■ Activity 1
Copy from the post on XML document design, word for word, the passage from "Points Raised in" up to and including "a (relational) database?".
■ Activity 2
From the post on XML document design, list each numbered point under the heading "Points Raised in your Comments:" with its number and its first sentence.
■ Activity 3
Write the next part of the post on XML document design, picking up after its final sentence.

Hi Folks,
Many thanks for your
excellent comments!
First, I will attempt to
summarize the points that were raised in your comments. Then, in
the spirit of the philosopher Karl Popper I will boldly propose a solution to
the question: "How should XML documents be designed?"
Points Raised in your
Comments:
(1) "Design for today's
applications. The future is unknown."
Implication: let your
applications dictate how your XML is designed.
(2) When
designing your XML, ask if your applications:
- operate directly on the
data in an XML document, or
- on the data after
being loaded in a (relational) database?
(3) If the data is
not in a form that is well-suited to processing by your applications then
change the form of the data. From point (2) we must consider two
cases when dealing with changing the form of data:
Case 1: Applications operate directly on the data in an XML
document
Implication: write an XSLT stylesheet to transform the (XML) data
into a form that is well-suited to processing by
applications.

■ Records shown
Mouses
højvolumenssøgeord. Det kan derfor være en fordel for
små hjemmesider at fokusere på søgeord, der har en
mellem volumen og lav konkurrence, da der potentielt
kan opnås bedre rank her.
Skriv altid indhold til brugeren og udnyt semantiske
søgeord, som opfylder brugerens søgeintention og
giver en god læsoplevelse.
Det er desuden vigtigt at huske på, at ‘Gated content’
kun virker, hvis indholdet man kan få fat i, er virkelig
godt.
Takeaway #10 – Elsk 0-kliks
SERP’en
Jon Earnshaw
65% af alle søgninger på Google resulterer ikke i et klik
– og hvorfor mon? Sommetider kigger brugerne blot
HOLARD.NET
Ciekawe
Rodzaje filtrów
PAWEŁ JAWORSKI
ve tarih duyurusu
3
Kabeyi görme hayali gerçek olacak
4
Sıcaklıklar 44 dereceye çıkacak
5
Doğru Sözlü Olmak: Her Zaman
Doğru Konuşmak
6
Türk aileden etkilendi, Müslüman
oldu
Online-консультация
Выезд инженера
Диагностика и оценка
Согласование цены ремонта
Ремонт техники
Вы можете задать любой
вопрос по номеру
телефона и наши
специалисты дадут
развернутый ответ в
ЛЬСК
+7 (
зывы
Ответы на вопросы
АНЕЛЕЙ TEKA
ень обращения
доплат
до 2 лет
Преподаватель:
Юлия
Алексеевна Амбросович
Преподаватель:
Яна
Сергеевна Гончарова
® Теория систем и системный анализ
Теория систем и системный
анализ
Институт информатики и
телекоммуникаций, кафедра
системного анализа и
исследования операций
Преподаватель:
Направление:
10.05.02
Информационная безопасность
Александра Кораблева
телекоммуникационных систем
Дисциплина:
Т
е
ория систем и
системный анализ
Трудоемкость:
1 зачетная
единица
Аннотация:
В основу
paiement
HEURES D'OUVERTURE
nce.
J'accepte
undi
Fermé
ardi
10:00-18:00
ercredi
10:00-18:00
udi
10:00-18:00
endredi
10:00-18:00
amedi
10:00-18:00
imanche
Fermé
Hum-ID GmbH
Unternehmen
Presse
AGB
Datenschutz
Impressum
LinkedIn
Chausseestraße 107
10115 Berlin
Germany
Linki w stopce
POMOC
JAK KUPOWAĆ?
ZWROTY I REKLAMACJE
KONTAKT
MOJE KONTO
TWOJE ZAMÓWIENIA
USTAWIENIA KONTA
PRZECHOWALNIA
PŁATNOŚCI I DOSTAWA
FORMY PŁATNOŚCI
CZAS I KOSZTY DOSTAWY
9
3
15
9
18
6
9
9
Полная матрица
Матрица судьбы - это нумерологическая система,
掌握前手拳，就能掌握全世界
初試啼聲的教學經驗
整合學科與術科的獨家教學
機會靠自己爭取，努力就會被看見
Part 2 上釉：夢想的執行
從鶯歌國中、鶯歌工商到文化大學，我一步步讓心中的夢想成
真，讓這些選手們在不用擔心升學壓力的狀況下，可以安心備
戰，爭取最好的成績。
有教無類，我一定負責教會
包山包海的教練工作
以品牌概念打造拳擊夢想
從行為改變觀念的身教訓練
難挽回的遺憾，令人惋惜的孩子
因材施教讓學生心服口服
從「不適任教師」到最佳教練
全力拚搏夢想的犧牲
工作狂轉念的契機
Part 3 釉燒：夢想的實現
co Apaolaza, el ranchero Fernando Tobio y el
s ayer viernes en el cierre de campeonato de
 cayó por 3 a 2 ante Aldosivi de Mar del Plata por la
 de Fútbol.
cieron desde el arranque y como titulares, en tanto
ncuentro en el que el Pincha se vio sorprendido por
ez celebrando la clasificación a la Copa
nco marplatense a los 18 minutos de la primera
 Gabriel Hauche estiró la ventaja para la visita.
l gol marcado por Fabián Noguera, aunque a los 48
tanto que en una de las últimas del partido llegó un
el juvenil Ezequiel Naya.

■ Answer section 1
Points Raised in your
Comments:
(1) "Design for today's
applications. The future is unknown."
Implication: let your
applications dictate how your XML is designed.
(2) When
designing your XML, ask if your applications:
- operate directly on the
data in an XML document, or
- on the data after
being loaded in a (relational) database?

■ Answer section 2
(1) Design for today's applications.
(2) When designing your XML, ask if your applications operate directly on the data in an XML document, or on the data after being loaded in a (relational) database?
(3) If the data is not in a form that is well-suited to processing by your applications then change the form of the data.

■ Answer section 3
Case 2: Applications operate on the data after the data
has been placed into a (relational) database
Implication: modify the database (tables, primary keys, foreign keys,
etc)
Cost of changing the form of
data: Is it cheaper to change a stylesheet or a (relational)
database?
(4) "What
application uses *that* markup? If there isn't one that *needs* it, today,
then get rid of it."
Implication: keep your XML design simple, free of
nonessential tags.
[Tangential Remark:
There is a philosopher by the name of Karl Popper. One of the things
that he is well-known for is his idea that a key characteristic of science is
that all its hypotheses are testable, and science progresses most quickly when
a hypothesis is submitted to a large audience, who then scrutinizes
(tests) it. Thus, in the spirit of Karl Popper I propose the
following hypothesis.]
Hypothesis - How to Design XML
Documents
I am supremely compelled by
the argument that the future is much too uncertain to bother attempting
to anticipate or design for. Thus I put this down as the first part of
this hypothesis:
Part 1: Design your XML documents so that they are
well-suited for processing by your applications *today*.
In other words, how your data
is going to be processed tells you how to design your XML.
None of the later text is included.